Quand il fait très chaud, est-ce que la présence d’un ventilateur dans une pièce aide réellement à avoir moins chaud? La réponse est oui... à condition que le ventilateur soit bien placé. Et la réponse est non s’il n’est pas placé adéquatement. C’est ce genre de détails, précis et pourtant très importants, que le CIUSSS de l’Estrie-CHUS a indiqués dans son tout nouveau Guide de chaleur extrême en CHSLD : maintenir la santé et le bien-être des résidents.

Rappelons que quinze personnes de l’Estrie ont succombé à l’épisode de chaleur extrême survenu l’été passé du 30 juin au 6 juillet, dont une personne résidant dans un CHSLD et deux dans des résidences privées pour aînés (RPA). Cet épisode de chaleur extrême a été meurtrier partout au Québec.

C’est pourquoi le ministère de la Santé et des Services sociaux du Québec a demandé cet hiver aux différents CIUSSS d’élaborer un guide permettant de faire face aux épisodes de chaleur extrêmes dans les CHSLD afin de permettre que la procédure à suivre en cas de chaleur extrême puisse être suivie à la lettre et de façon uniforme sur le territoire.

Les « épisodes de chaleur extrêmes » sont plutôt rares. La direction de la Santé publique de l’Estrie a déclenché ses mesures d’urgence en 2010 et en 2018. « Pour parler de chaleur extrême, il faut parler de trois jours consécutifs à 31 degrés Celsius ou plus le jour et 18 degrés minimum la nuit. On fait plus souvent face à des épisodes de chaleur accablante où il doit faire 30 degrés avec un humidex à 40 », nuance Nancy Desautels, adjointe au président-directeur général adjoint du CIUSSS de l’Estrie-CHUS et responsable de la sécurité civile.

Il faut aussi savoir que les CHSLD

avaient tous un plan déjà plus ou moins personnalisé auparavant, mais « c’était à géométrie variable ». Rien n’avait été harmonisé depuis la création du CIUSSS de l’Estrie-CHUS.


« Dans tous nos CHSLD, les couloirs sont tous climatisés et plusieurs pièces communes aussi. »
Nancy Desautels

Climatisation

Dans les CHSLD du CIUSSS de l’Estrie-CHUS, il y a environ le tiers des chambres qui sont climatisées, soit 614 sur 1913. Toutes les climatiser ne serait pas la solution idéale. « Il faut savoir que les personnes âgées ont toujours froid. Elles ne perçoivent pas le froid comme les gens plus jeunes et actifs. Elles fuient souvent la climatisation, qui brime leur confort », fait savoir Mme Desautels.

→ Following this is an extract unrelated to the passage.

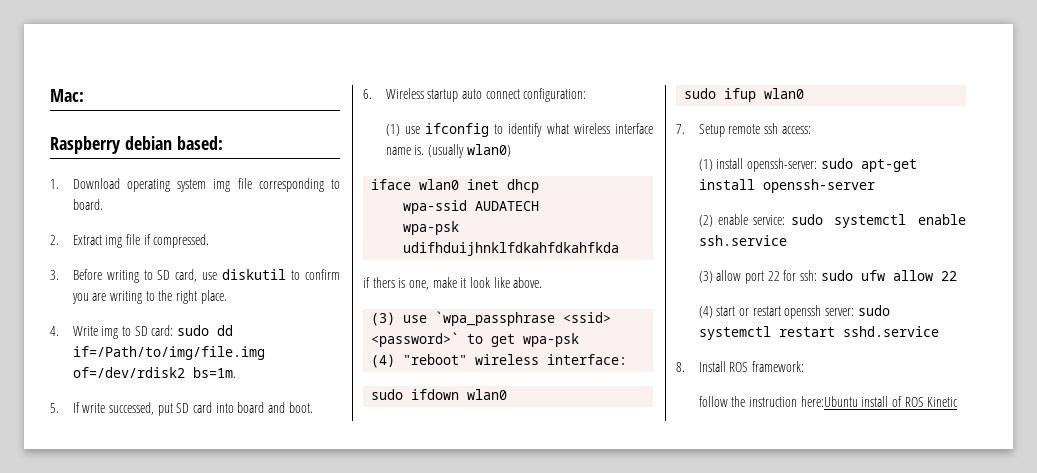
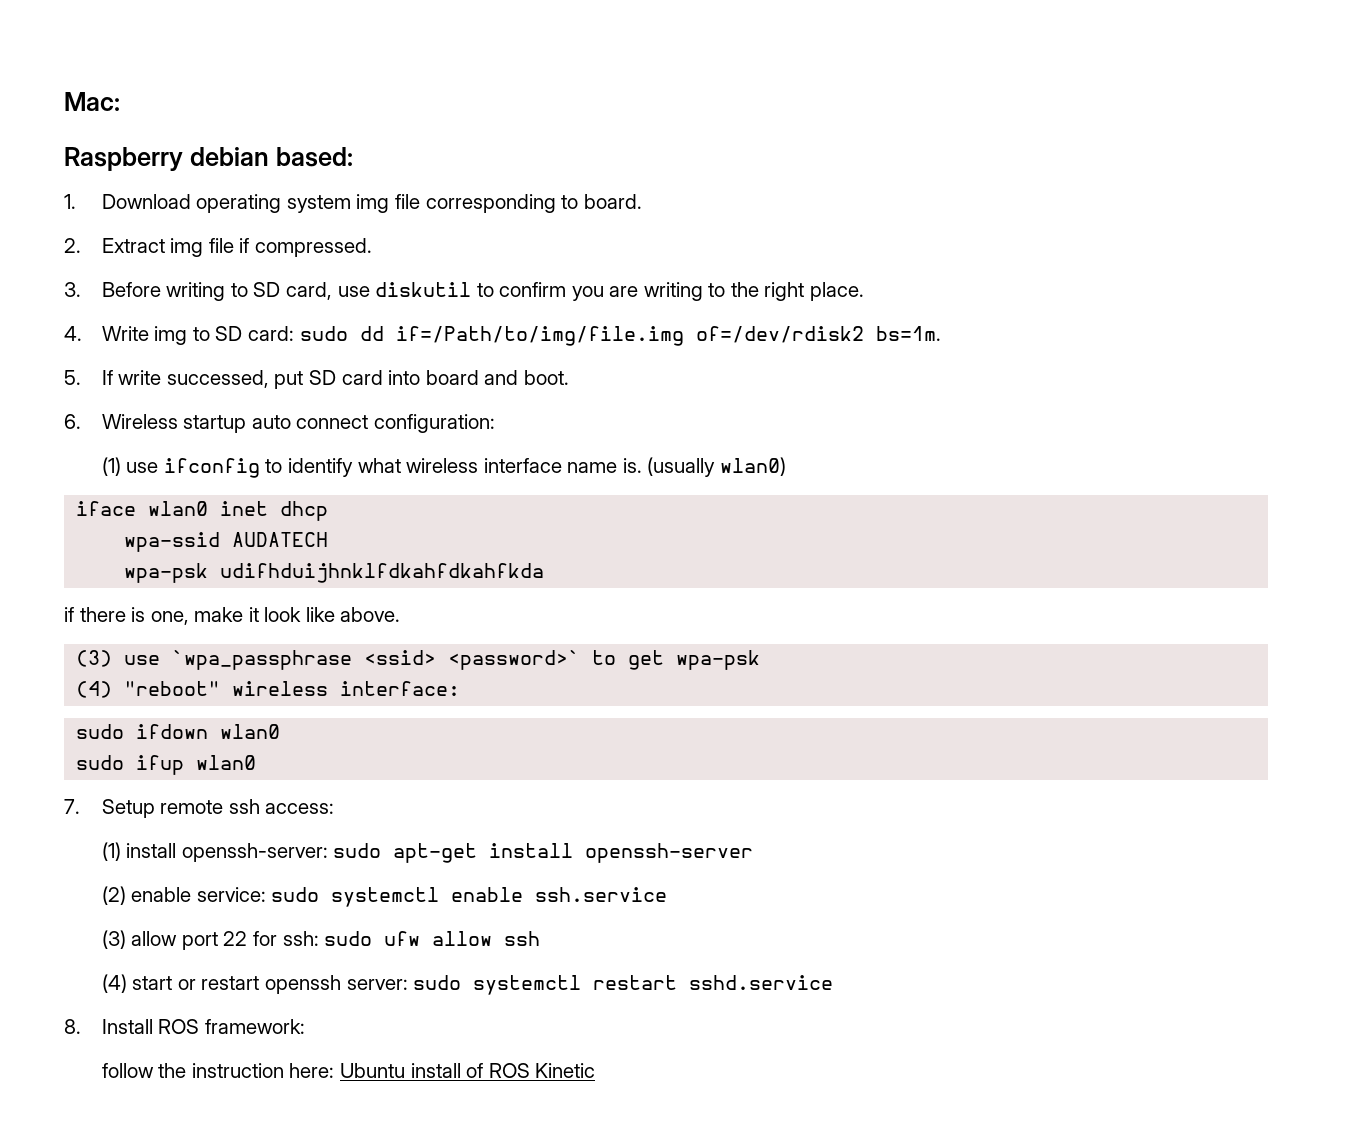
[372,277,395,288] thers -> [79,607,126,622] there
[940,271,957,281] 22 -> [504,931,541,946] ssh
[800,396,858,407] here:Ubuntu -> [289,1063,405,1078] here: Ubuntu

« Par contre, dans tous nos CHSLD, les couloirs sont tous climatisés et plusieurs pièces communes aussi, comme la cafétéria ou des salons pour les usagers », mentionne-t-elle.

Dans le contexte où la climatisation n’est pas prisée, on mise davantage en CHSLD sur la déshumidification des installations, ce qui a quand même un impact considérable sur la température ressentie.

Le CIUSSS a donc fait un bilan complet de l’ensemble de son parc immobilier en termes de climatisation et de déshumidification.

De la formation et de la sensibilisation seront effectuées auprès du personnel, des familles et des bénévoles dans les CHSLD.

Le guide aborde aussi d’autres questions pointues mais si importantes pourtant, par exemple sur la question des résidents qui refusent de sortir de leur chambre pour aller passer du temps dans une pièce climatisée. « Nous avons inclus des avis éthiques pour aider le personnel de soins à mieux réagir lorsque surviennent des situations délicates. Nous posons la question : jusqu’où doit-on aller pour le confort des personnes? », mentionne Nancy Desautels.